I was so excited I nearly forgot the alt text...

#trickle
June 28, 2025 at 6:11 PM
I remember being blown away that Izayoi not only sang the song and composed the music, but created a whole animated MV too. I think at that point I knew I had to see the places he'd go.
youtu.be/9c_wuxt32Pk?...

#jpop
夕焼けあの街僕の影 - Izayoi MV
YouTube video by Izayoi
youtu.be
June 16, 2025 at 7:52 PM
I couldn't help but color in these ones. They're a bit messy, but I like them.

#art #oc
June 13, 2025 at 6:05 AM
Survival on a whim fascinates me. Sometimes you need buckets of care poured into your heart, but sometimes it's just a drop. A stranger says a kind thing to you and you decide to stay alive. Or maybe you hear a song, or laugh at something dumb, or drink a cup of coffee, and you decide to stay alive.
June 11, 2025 at 8:29 AM
I was using it on my computer, but if I use mobile, I can sneak in kana practice with the Japanese keyboard. I can also pull up the site any time I'm bored or idle. A powerful strategy...!! Discoveries like this make me so happy...
June 10, 2025 at 12:25 AM
My measly little chromebook had a lot of trouble with the size of this one. The result is the joint struggle of both myself and my poor laptop.
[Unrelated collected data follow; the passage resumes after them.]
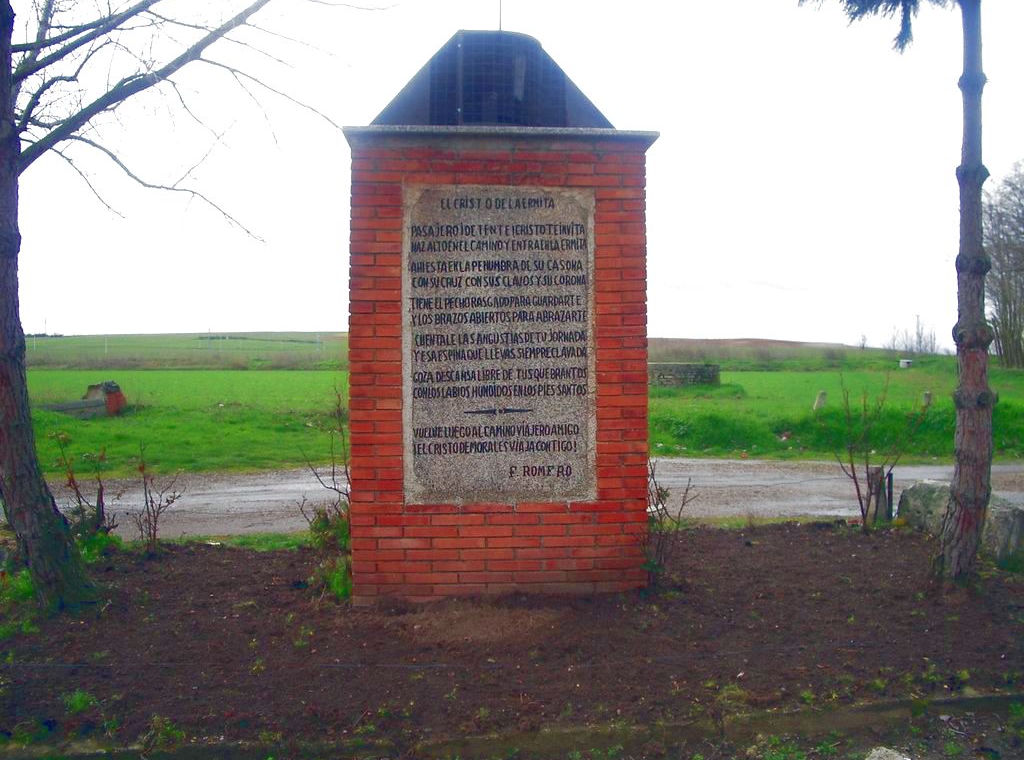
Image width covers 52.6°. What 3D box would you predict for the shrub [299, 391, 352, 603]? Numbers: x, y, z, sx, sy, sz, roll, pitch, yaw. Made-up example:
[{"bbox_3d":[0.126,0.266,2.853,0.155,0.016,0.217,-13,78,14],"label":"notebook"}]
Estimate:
[{"bbox_3d":[-0.917,0.564,5.080,0.260,1.020,0.280,0,1,-5],"label":"shrub"}]

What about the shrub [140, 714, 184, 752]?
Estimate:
[{"bbox_3d":[-1.066,1.075,3.150,0.130,0.090,0.120,0,1,-5],"label":"shrub"}]

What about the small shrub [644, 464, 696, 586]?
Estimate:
[{"bbox_3d":[0.784,0.710,5.120,0.250,0.610,0.250,0,1,-5],"label":"small shrub"}]

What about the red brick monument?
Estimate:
[{"bbox_3d":[-0.082,-0.337,5.355,1.480,2.750,0.900,0,1,-5],"label":"red brick monument"}]

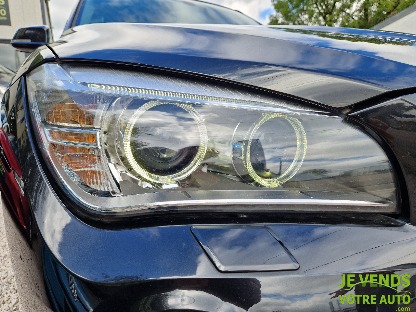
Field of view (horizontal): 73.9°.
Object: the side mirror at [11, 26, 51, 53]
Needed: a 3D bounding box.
[{"bbox_3d":[-0.989,-0.650,1.550,0.200,0.145,0.130,-5,12,-25],"label":"side mirror"}]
I want to sketch more dynamic poses in the future, so hopefully I work up the motivation.

#art #oc
June 8, 2025 at 4:45 AM
Happy pride month. I'm on the aroace spectrum. I'm lucky to have supportive people around me, I wish the same for everyone else.
Spread the love and acceptance #pridemonth
June 4, 2025 at 6:02 AM
Oh no. I've located a problem. When I feel bad, I want to rest. When I feel good, I also want to rest. There's no point where I actually want to work...
June 2, 2025 at 5:32 PM
I've finally finished my schoolwork for the semester. I need to think a lot about my future now, but my brain has totally logged out. I'm at zero. All used up. Maybe I'll root myself in spot like a plant, and stay there for a day or two.
May 30, 2025 at 4:01 AM
The past three mornings, when I've had trouble getting out of bed, my big fluffy cat comes to lay down against me. When he finally gets up, I have to get up too. He powered me up, so I need to get his breakfast. I owe it to him.